Introduction
DeepSpec is an open-source framework from DeepSeek AI for training and evaluating speculative decoding algorithms. Speculative decoding accelerates LLM inference by using a smaller draft model to predict tokens that a larger verifier model then accepts or rejects in parallel, achieving significant speedups without changing output quality.
What DeepSpec Does
- Trains draft models optimized for speculative decoding with target LLMs
- Evaluates acceptance rates and speedup ratios across decoding strategies
- Benchmarks different speculative decoding algorithms on standard tasks
- Provides reproducible training pipelines for research and production
- Supports multiple draft-verifier pairing configurations
Architecture Overview
DeepSpec implements the full speculative decoding pipeline: draft model training with distillation from the target model, tree-based speculative sampling for higher acceptance rates, and a verification step that guarantees output quality matches the target model exactly. The framework is modular, letting researchers swap components to test new algorithms.
Self-Hosting & Configuration
- Requires Python 3.10+ and PyTorch with CUDA support
- Configure draft and target model paths in the YAML config
- Adjust tree width and depth parameters for speed-quality tradeoffs
- Distributed training supported via DeepSpeed or FSDP
- Export optimized draft models for deployment with vLLM or TGI
Key Features
- End-to-end pipeline from draft model training to production deployment
- Tree-based speculative sampling improves acceptance rates over naive approaches
- Guaranteed output equivalence with the target model (no quality degradation)

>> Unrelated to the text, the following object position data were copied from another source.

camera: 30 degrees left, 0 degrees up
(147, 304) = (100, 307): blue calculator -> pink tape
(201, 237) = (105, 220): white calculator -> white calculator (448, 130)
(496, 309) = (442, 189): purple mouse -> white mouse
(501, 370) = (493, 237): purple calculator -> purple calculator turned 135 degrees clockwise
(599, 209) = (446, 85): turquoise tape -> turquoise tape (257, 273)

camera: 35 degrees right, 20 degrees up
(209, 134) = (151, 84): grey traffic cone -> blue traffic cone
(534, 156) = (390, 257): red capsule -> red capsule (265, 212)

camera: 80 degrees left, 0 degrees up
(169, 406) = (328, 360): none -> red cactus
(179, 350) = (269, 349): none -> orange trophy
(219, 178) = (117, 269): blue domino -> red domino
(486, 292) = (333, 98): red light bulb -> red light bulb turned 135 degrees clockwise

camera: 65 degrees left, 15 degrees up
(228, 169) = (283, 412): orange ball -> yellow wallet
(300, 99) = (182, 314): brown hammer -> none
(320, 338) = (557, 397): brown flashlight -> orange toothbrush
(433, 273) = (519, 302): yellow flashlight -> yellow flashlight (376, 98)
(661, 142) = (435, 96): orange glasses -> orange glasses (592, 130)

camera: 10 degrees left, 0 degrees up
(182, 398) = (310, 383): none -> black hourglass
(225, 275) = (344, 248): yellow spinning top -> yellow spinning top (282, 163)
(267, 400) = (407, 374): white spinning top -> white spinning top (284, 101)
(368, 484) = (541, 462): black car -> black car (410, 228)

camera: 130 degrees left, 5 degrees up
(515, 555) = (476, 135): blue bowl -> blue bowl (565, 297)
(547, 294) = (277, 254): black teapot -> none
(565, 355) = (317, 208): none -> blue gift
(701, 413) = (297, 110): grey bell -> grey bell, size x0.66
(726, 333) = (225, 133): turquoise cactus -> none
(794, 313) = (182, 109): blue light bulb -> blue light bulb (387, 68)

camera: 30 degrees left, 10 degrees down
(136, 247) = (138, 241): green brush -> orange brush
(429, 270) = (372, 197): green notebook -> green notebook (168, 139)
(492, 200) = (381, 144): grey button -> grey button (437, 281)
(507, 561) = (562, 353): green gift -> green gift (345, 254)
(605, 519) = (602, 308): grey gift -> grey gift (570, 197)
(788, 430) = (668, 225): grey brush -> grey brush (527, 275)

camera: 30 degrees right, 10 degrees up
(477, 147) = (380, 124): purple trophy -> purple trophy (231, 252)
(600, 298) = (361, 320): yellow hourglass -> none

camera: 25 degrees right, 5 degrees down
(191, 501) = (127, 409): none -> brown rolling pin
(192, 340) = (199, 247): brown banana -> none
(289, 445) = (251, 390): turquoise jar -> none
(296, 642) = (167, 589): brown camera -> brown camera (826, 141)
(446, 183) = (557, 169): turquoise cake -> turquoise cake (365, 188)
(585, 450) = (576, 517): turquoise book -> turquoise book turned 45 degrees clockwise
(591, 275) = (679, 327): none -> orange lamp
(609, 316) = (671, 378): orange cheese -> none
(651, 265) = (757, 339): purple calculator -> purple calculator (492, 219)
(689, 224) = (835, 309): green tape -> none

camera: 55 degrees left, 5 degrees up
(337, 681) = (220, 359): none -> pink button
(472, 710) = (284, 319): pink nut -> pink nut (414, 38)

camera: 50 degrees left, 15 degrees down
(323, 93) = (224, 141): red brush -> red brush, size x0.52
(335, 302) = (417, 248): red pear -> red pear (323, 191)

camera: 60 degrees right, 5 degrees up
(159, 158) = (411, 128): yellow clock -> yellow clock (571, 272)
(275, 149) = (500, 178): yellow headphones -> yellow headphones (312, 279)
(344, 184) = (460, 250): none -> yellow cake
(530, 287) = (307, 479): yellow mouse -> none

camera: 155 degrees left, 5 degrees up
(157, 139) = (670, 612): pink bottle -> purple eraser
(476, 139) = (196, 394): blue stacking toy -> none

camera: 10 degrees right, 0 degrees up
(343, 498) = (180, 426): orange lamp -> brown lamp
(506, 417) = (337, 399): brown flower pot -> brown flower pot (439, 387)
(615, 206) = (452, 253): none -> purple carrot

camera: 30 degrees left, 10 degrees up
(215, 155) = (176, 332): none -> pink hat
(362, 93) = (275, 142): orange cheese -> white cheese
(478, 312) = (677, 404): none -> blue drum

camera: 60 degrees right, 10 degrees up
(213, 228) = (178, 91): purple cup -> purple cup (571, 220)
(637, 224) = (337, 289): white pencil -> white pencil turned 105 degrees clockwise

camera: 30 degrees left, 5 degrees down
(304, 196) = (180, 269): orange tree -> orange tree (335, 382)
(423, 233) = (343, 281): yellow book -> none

- Comprehensive benchmarking suite for comparing decoding strategies
- Integration with popular serving frameworks for production use
Comparison with Similar Tools
- vLLM — high-throughput serving engine with built-in speculative decoding support
- SGLang — fast LLM serving with RadixAttention but separate speculative decoding
- Medusa — parallel decoding heads approach rather than separate draft models
- TensorRT-LLM — NVIDIA's inference optimization with speculative decoding support
- llama.cpp — local inference in C++ with basic speculative decoding
FAQ
Q: How much speedup can speculative decoding achieve? A: Typical speedups range from 1.5x to 3x depending on the draft model quality and task characteristics.
Q: Does speculative decoding change the model output? A: No. The verification step guarantees that the output distribution is identical to running the target model alone.
Q: What models can be used as draft models? A: Any smaller model in the same family works. DeepSpec also supports training custom draft models from scratch.
Q: Can I use DeepSpec with open-weight models? A: Yes. It works with any model pair where you have weight access for both draft and target.